(How to complete this task): The answer must be a word-for-word copy of the records below, with every picture left out.

(Information shown):
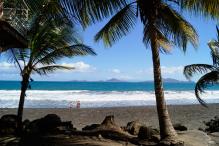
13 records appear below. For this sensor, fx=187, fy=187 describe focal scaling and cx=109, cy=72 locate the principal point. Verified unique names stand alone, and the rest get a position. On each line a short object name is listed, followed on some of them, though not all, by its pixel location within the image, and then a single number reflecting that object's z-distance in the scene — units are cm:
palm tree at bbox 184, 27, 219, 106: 671
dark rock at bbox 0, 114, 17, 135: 583
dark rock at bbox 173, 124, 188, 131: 660
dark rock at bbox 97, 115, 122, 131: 558
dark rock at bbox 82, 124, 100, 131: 592
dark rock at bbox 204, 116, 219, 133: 738
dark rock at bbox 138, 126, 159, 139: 529
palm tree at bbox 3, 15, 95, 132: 659
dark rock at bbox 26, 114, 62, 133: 572
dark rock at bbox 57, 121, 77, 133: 567
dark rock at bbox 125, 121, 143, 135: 585
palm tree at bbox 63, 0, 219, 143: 501
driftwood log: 519
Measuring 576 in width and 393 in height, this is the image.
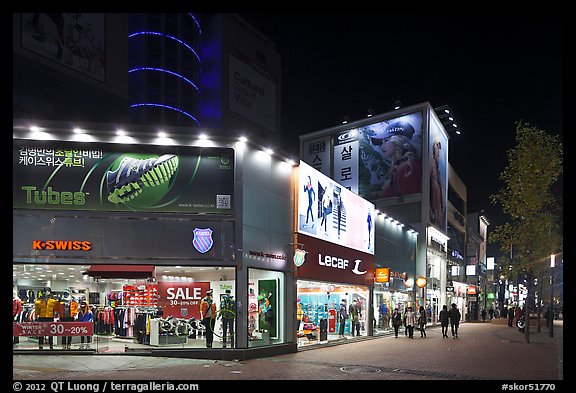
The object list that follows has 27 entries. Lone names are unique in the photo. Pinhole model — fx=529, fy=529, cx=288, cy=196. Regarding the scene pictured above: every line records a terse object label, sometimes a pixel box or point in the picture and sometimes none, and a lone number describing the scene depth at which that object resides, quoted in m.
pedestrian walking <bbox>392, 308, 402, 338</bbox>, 26.56
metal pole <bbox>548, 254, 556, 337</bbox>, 24.58
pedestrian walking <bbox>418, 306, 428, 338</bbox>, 26.96
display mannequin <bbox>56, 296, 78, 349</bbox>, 15.34
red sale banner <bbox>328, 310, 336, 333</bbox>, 22.54
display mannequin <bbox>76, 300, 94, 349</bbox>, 15.41
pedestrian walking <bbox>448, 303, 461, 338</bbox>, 26.34
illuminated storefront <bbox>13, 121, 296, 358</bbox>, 14.87
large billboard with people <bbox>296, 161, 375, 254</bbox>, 19.14
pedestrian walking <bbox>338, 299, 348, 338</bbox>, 23.36
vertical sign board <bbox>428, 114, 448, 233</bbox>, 44.09
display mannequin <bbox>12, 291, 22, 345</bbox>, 14.88
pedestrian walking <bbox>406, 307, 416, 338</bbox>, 25.97
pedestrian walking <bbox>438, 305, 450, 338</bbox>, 26.92
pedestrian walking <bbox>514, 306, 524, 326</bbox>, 35.86
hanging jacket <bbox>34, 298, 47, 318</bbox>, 15.12
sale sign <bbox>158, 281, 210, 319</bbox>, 15.79
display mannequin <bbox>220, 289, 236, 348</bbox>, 15.61
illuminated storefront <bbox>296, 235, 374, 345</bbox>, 19.58
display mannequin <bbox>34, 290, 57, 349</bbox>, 15.13
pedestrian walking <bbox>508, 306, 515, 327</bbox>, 39.57
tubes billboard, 14.88
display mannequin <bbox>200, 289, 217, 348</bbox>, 15.45
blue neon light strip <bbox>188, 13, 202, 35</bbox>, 79.80
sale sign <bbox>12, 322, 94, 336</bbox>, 14.66
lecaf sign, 19.11
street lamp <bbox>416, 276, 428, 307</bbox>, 32.61
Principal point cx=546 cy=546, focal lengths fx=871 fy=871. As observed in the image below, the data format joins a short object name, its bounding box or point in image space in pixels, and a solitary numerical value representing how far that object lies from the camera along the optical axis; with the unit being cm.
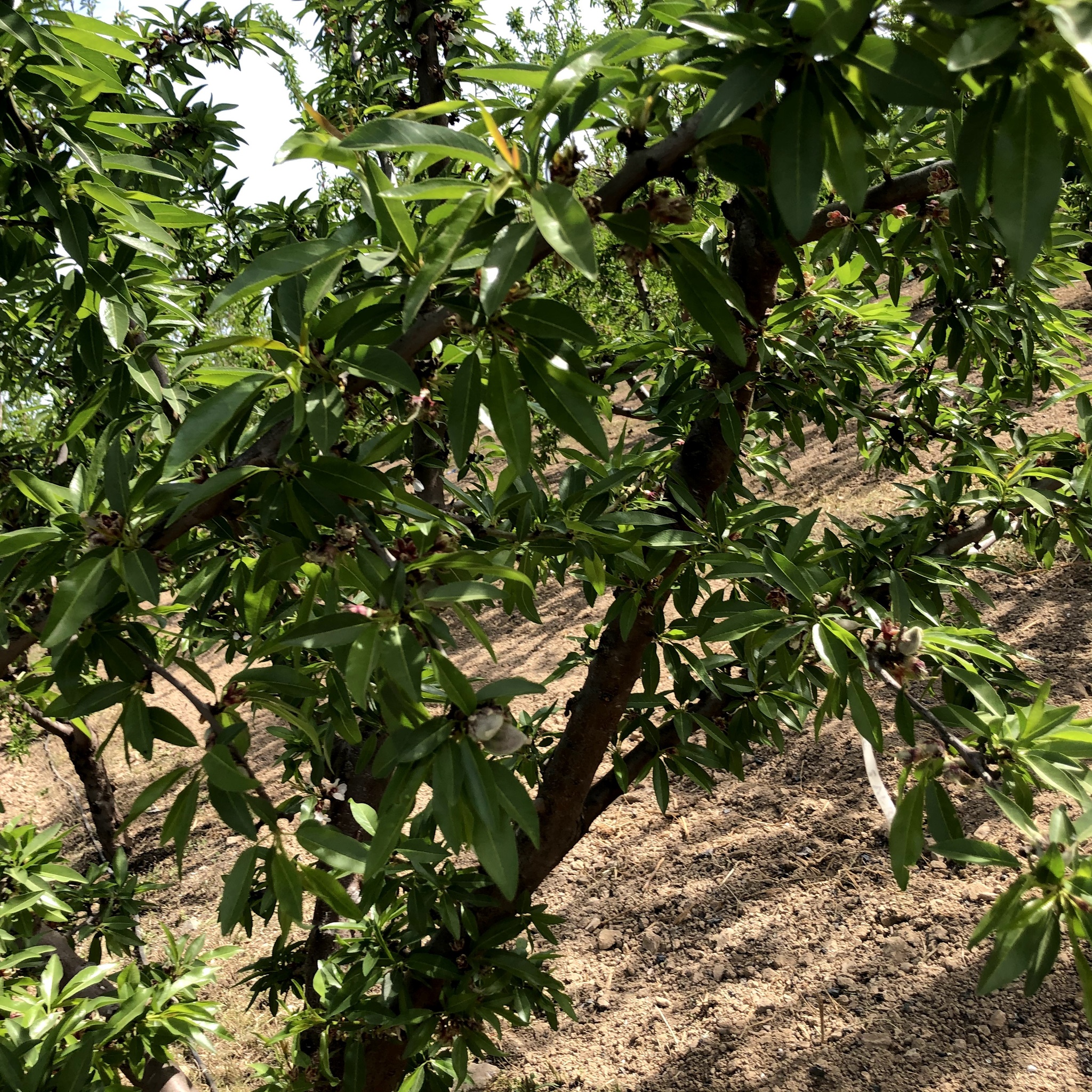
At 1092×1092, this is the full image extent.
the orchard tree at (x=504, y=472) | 61
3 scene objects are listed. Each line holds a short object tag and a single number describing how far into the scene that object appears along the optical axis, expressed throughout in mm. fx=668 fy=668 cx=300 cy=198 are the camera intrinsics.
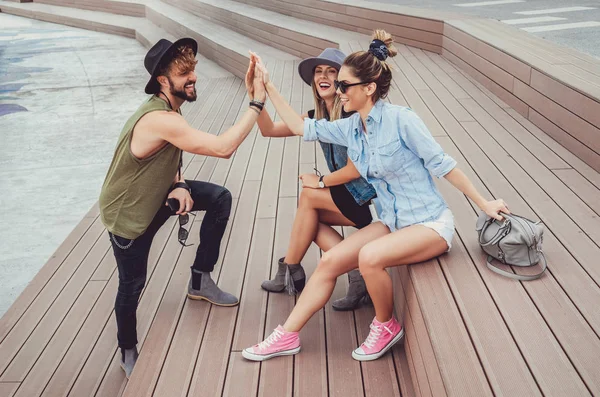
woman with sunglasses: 2156
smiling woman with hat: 2500
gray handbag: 2096
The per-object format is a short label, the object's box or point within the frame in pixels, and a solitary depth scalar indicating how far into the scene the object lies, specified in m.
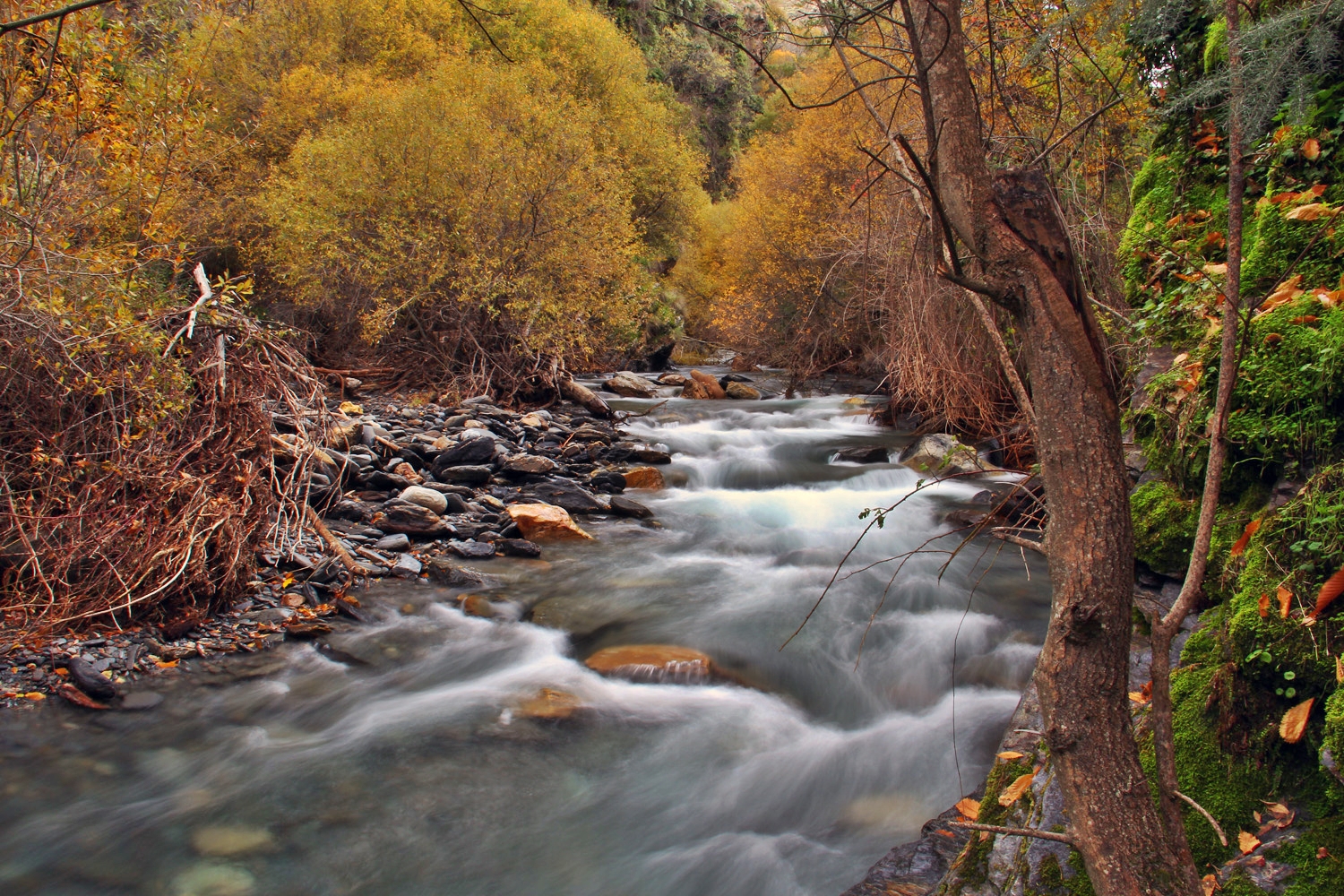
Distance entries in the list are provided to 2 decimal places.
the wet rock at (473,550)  7.63
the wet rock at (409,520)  7.86
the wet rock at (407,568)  6.98
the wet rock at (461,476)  9.68
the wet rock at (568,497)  9.41
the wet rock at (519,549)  7.84
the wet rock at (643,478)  10.80
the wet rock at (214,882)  3.61
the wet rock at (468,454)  10.09
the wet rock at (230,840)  3.88
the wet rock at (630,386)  19.08
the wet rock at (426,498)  8.37
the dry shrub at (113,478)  4.92
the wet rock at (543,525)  8.34
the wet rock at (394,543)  7.41
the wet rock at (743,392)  18.34
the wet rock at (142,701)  4.76
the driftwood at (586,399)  15.05
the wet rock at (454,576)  6.98
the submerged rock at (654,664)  5.62
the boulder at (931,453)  9.78
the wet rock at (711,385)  18.48
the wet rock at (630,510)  9.43
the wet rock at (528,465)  10.26
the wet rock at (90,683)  4.73
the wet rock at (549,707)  5.12
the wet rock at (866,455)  11.63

(Task solution):
13 records appear below. For this sensor, fx=187, fy=187 describe focal scaling and cx=109, cy=72 locate the principal point. Verified unique names stand alone, and the rest get a position. On each line a short object name is listed, followed on some of them, though not all, by its pixel location within the image, and then a single number reflecting that object's z-distance in the scene — units are cm:
palm tree at bbox 184, 27, 219, 106: 671
dark rock at bbox 0, 114, 17, 135: 583
dark rock at bbox 173, 124, 188, 131: 660
dark rock at bbox 97, 115, 122, 131: 558
dark rock at bbox 82, 124, 100, 131: 592
dark rock at bbox 204, 116, 219, 133: 738
dark rock at bbox 138, 126, 159, 139: 529
palm tree at bbox 3, 15, 95, 132: 659
dark rock at bbox 26, 114, 62, 133: 572
dark rock at bbox 57, 121, 77, 133: 567
dark rock at bbox 125, 121, 143, 135: 585
palm tree at bbox 63, 0, 219, 143: 501
driftwood log: 519
Measuring 576 in width and 393 in height, this is the image.
The object list that follows has 27 entries. Lone names are unique in the photo. Pinhole model — fx=529, fy=529, cx=288, cy=196. Regarding the scene pictured above: every line records a terse object label, sometimes a pixel box or point in the picture and sometimes none, and a lone number describing the scene depth at which that object resides, quoted in m.
pedestrian walking <bbox>392, 308, 402, 338</bbox>, 26.56
metal pole <bbox>548, 254, 556, 337</bbox>, 24.58
pedestrian walking <bbox>418, 306, 428, 338</bbox>, 26.96
display mannequin <bbox>56, 296, 78, 349</bbox>, 15.34
red sale banner <bbox>328, 310, 336, 333</bbox>, 22.54
display mannequin <bbox>76, 300, 94, 349</bbox>, 15.41
pedestrian walking <bbox>448, 303, 461, 338</bbox>, 26.34
illuminated storefront <bbox>13, 121, 296, 358</bbox>, 14.87
large billboard with people <bbox>296, 161, 375, 254</bbox>, 19.14
pedestrian walking <bbox>338, 299, 348, 338</bbox>, 23.36
vertical sign board <bbox>428, 114, 448, 233</bbox>, 44.09
display mannequin <bbox>12, 291, 22, 345</bbox>, 14.88
pedestrian walking <bbox>406, 307, 416, 338</bbox>, 25.97
pedestrian walking <bbox>438, 305, 450, 338</bbox>, 26.92
pedestrian walking <bbox>514, 306, 524, 326</bbox>, 35.86
hanging jacket <bbox>34, 298, 47, 318</bbox>, 15.12
sale sign <bbox>158, 281, 210, 319</bbox>, 15.79
display mannequin <bbox>220, 289, 236, 348</bbox>, 15.61
illuminated storefront <bbox>296, 235, 374, 345</bbox>, 19.58
display mannequin <bbox>34, 290, 57, 349</bbox>, 15.13
pedestrian walking <bbox>508, 306, 515, 327</bbox>, 39.57
tubes billboard, 14.88
display mannequin <bbox>200, 289, 217, 348</bbox>, 15.45
blue neon light strip <bbox>188, 13, 202, 35</bbox>, 79.80
sale sign <bbox>12, 322, 94, 336</bbox>, 14.66
lecaf sign, 19.11
street lamp <bbox>416, 276, 428, 307</bbox>, 32.61
Principal point cx=546 cy=546, focal lengths fx=871 fy=871. As observed in the image below, the data format joins a short object name, its bounding box or point in image space in pixels, and a solitary numerical value representing how far that object lies from the camera along the optical axis; with the unit being cm.
At 1092×1092, this is the full image extent.
the orchard tree at (x=504, y=472) | 61
3 scene objects are listed. Each line holds a short object tag and a single number describing how far into the scene that object appears along the optical axis, expressed throughout in mm. fx=668 fy=668 cx=300 cy=198 are the camera intrinsics.
woman with sunglasses: 2156
smiling woman with hat: 2500
gray handbag: 2096
The per-object format is a short label, the object's box or point within the frame in pixels, and a solitary depth scalar indicating how far into the scene the object lies, specified in m.
Distance entries in the list are provided to 2 decimal places.
the wet rock at (473,550)  7.63
the wet rock at (409,520)  7.86
the wet rock at (407,568)  6.98
the wet rock at (461,476)  9.68
the wet rock at (568,497)  9.41
the wet rock at (519,549)  7.84
the wet rock at (643,478)  10.80
the wet rock at (214,882)  3.61
the wet rock at (468,454)  10.09
the wet rock at (230,840)  3.88
the wet rock at (630,386)  19.08
the wet rock at (426,498)  8.37
the dry shrub at (113,478)  4.92
the wet rock at (543,525)  8.34
the wet rock at (394,543)  7.41
the wet rock at (743,392)  18.34
the wet rock at (142,701)  4.76
the driftwood at (586,399)  15.05
the wet rock at (454,576)  6.98
the submerged rock at (654,664)  5.62
the boulder at (931,453)  9.78
the wet rock at (711,385)  18.48
the wet rock at (630,510)  9.43
the wet rock at (528,465)  10.26
the wet rock at (90,683)  4.73
the wet rock at (549,707)  5.12
the wet rock at (866,455)  11.63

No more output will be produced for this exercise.